Tees Valley mayor Ben Houchen is urging local businesses and industry, whether or not they depend on the River Tees, to have their say on the freeport bid being developed for the region.
The move comes following the announcement earlier this week that the mayor is spearheading a comprehensive bid for a Freeport in the Tees Valley and will be submitting the bid to government on behalf of the region to become home of the country’s first and largest freeport.
Mayor plans to consult with industrial and other businesses over the coming weeks as part of the process.
Over the last three years mayor Houchen has worked to deliver a freeport in the Tees Valley, first calling on the government, then led by Prime Minister Theresa May, to look at how freeports could be created in the UK, shortly after being elected Mayor in 2017.
Following the vote to leave the European Union Mayor Houchen continued to lobby Whitehall, inviting ministers to the area and publishing a 100-page White Paper setting out how these new low-tax zones would work in the UK.
The mayor’s White Paper found that a freeport in the Tees Valley could provide a net boost of £2billion to the UK economy and up to 32,000 new jobs for local workers over 25 years.
On a visit to the region last year International Trade Secretary Liz Truss said the region was “ahead of the game” to become one of the accepted bids for a freeport and there was a “huge appetite” for the concept on Teesside.
Mayor Houchen has continued lobby the government to ensure the Tees Valley is announced as the UKs first Freeport when the first of the free trade zones are announced early next year.
“Over the past three years I have done all I can to bring real freeport’s to the Tees Valley because I know how truly transformational they could be for our region,” said the mayor.
“A freeport here will bring investment, the reshoring of manufacturing and thousands of good-quality well paid jobs for local people, meaning more money in their pockets for them and their families.
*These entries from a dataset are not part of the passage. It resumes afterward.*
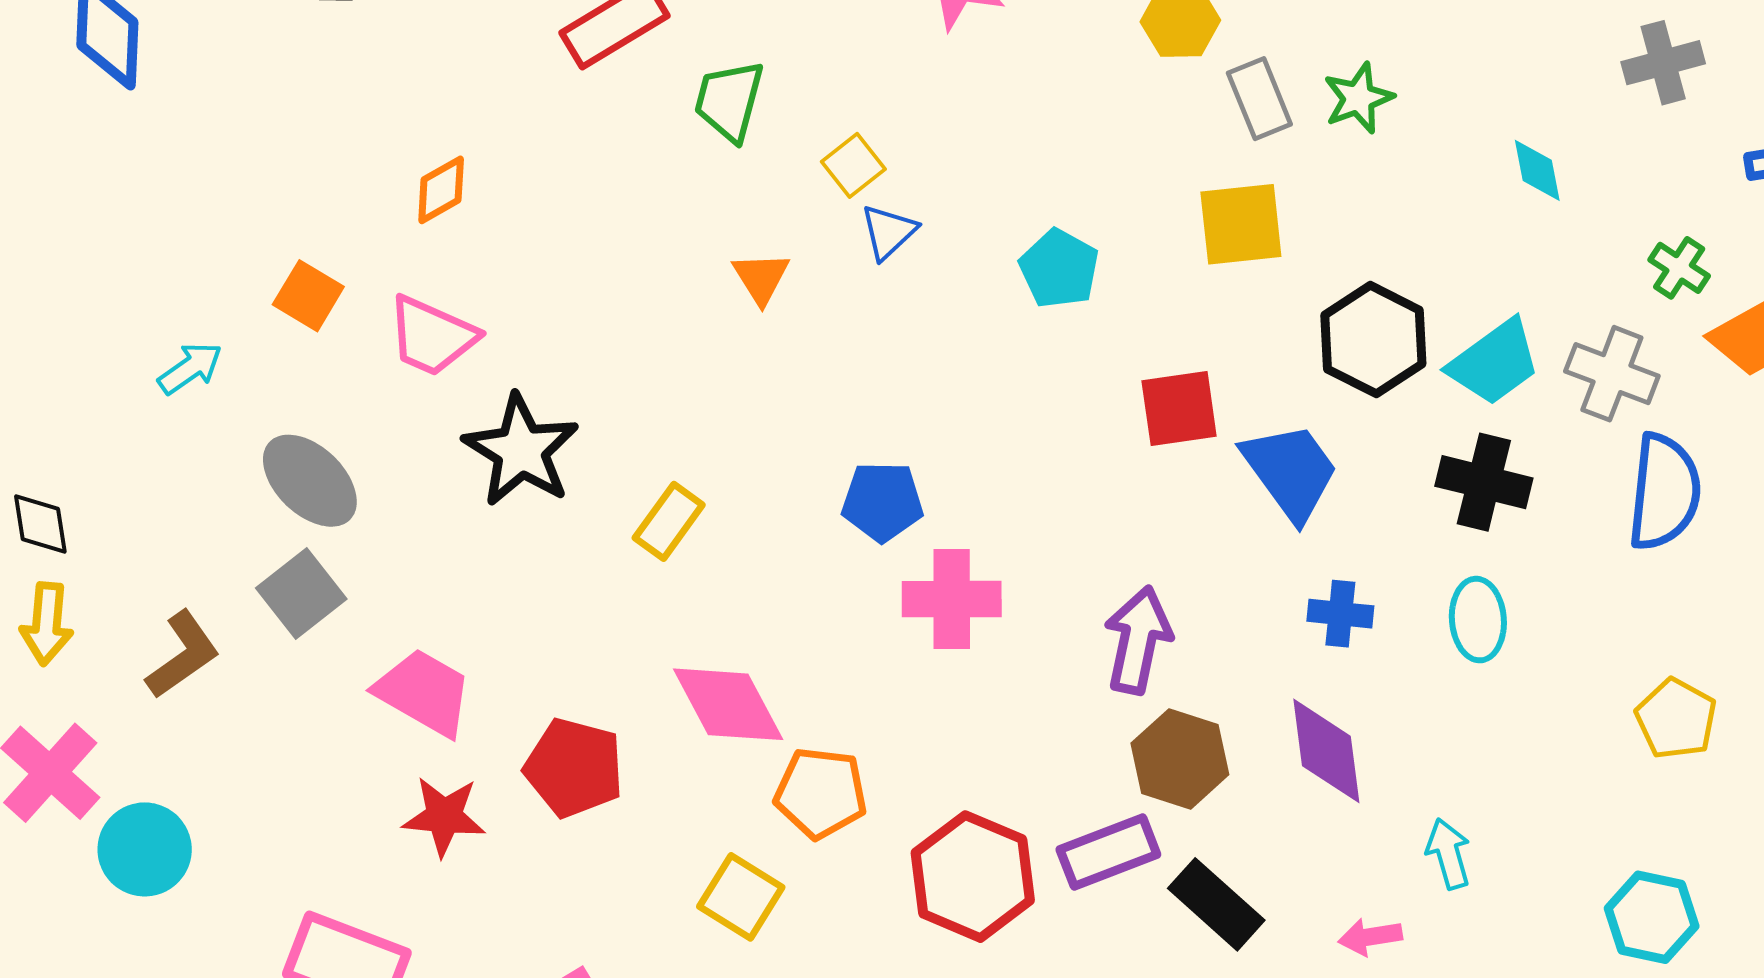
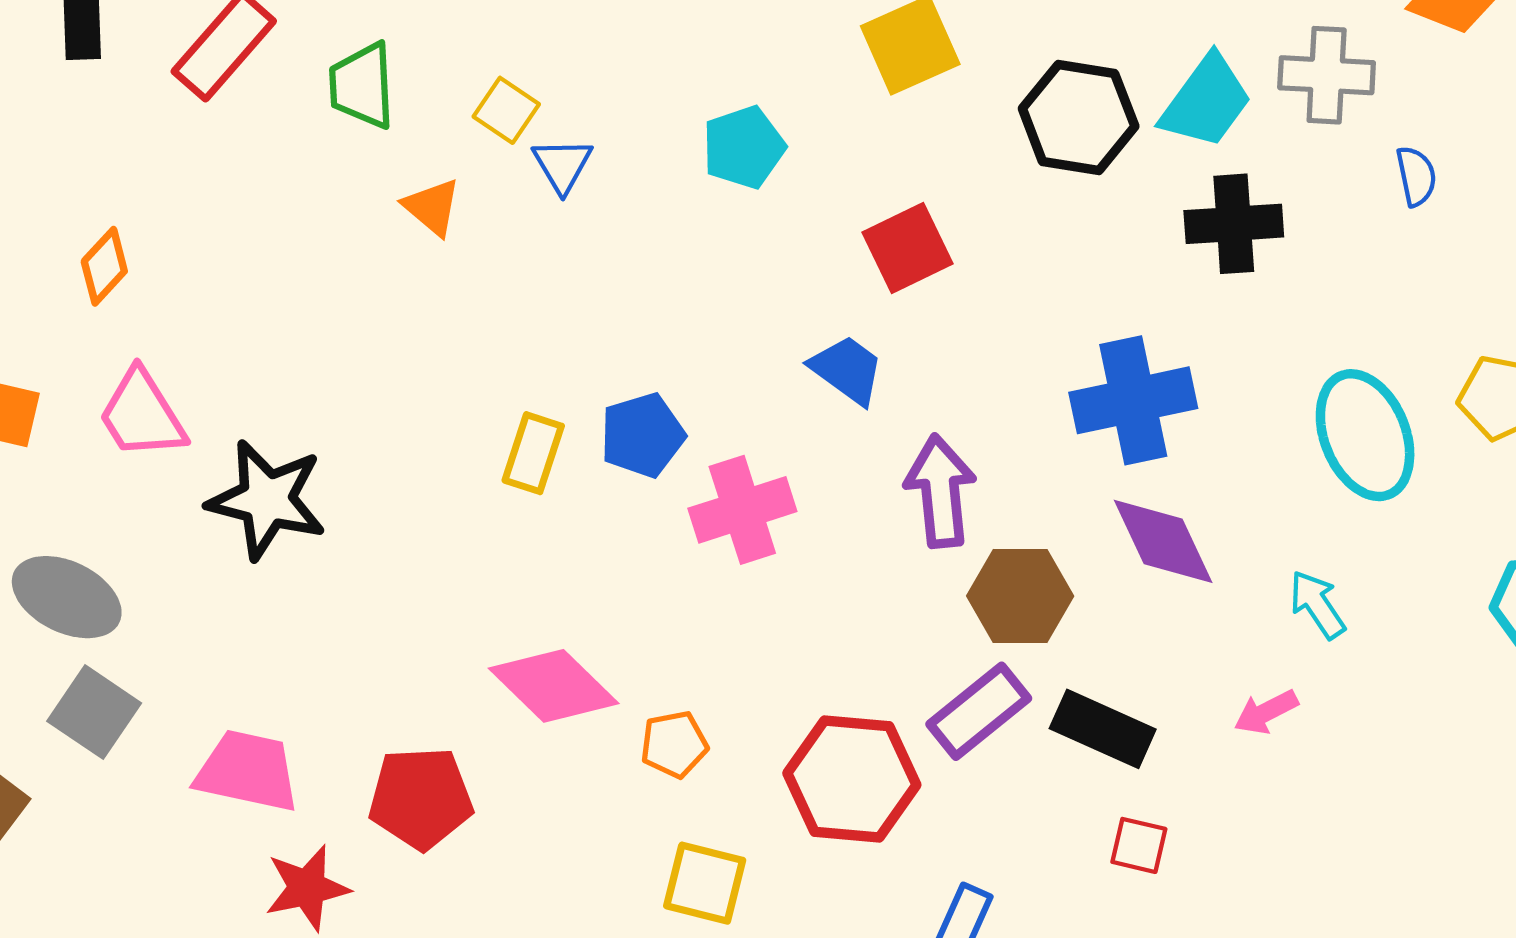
cyan pentagon: (1059, 269) -> (744, 147), turned -30
orange triangle: (761, 278) -> (432, 207), moved
pink trapezoid: (432, 336) -> (142, 414), turned 52
blue trapezoid: (1290, 471) -> (847, 370), moved, size x0.7
blue semicircle: (1664, 492) -> (1416, 176), size x0.5
yellow rectangle: (669, 521) -> (533, 453), moved
blue cross: (1340, 614) -> (1133, 400), size x1.8
cyan ellipse: (1478, 620) -> (1365, 435), moved, size x1.5
orange pentagon: (821, 793) -> (674, 744), size x0.7
yellow square: (741, 897) -> (705, 883), moved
“When I started out on this journey to bring freeports to the UK, many thought it couldn’t be done, that the government of the time was against the idea and that no government would make such a seismic change in customs and trade policy.
“Then we voted to leave the EU and had a Prime Minister who was a full-throated supporter of free trade and freeports, who recognised the advantages such free trade zones could bring to areas such as Teesside.
“Getting this far has not always been an easy journey, there’s been twists and turns and a setback or two, but we’re nearly there, the bidding process is now open, and we have a clear path to the finish line.
“I would urge all our amazing businesses, whether they rely on the river or not to have their say on our bid.”
Mary Lanigan, leader of Redcar and Cleveland Council, who must approve the bid before it is submitted to government, stressed it was crucial that all parties work together to make it as strong as possible.
She said: “Freeport status would be hugely significant – it really could have a positive impact on our economy for generations.
“That’s why it is crucial our wonderful businesses get engaged and get involved as soon as possible as they so often have done before.
“We at the council are working very closely with the Mayor and we are also urging all our businesses and all our partners to continue work together once again.
“We must all do our bit to grab this opportunity and give our Freeport bid the best possible chance as we work to fulfil the huge potential of our borough and the Tees Valley.”
Local people and businesses have until December 18 to send their submissions and feedback on the mayor’s plans for a Tees Valley freeport and can do so by emailing firstname.lastname@example.org.
Areas given freeport status within the Tees Valley would benefit from a wide package of tax reliefs, simplified customs procedures, streamlined planning processes to boost redevelopment and government support to promote regeneration and innovation, helping to create thousands of jobs and boost post-Brexit growth.
Freeports provide special freedoms to trade, within a specific area around a major port. Freeport status supports the expansion of international trade by offering exemptions from certain operational, regulatory and customs requirements.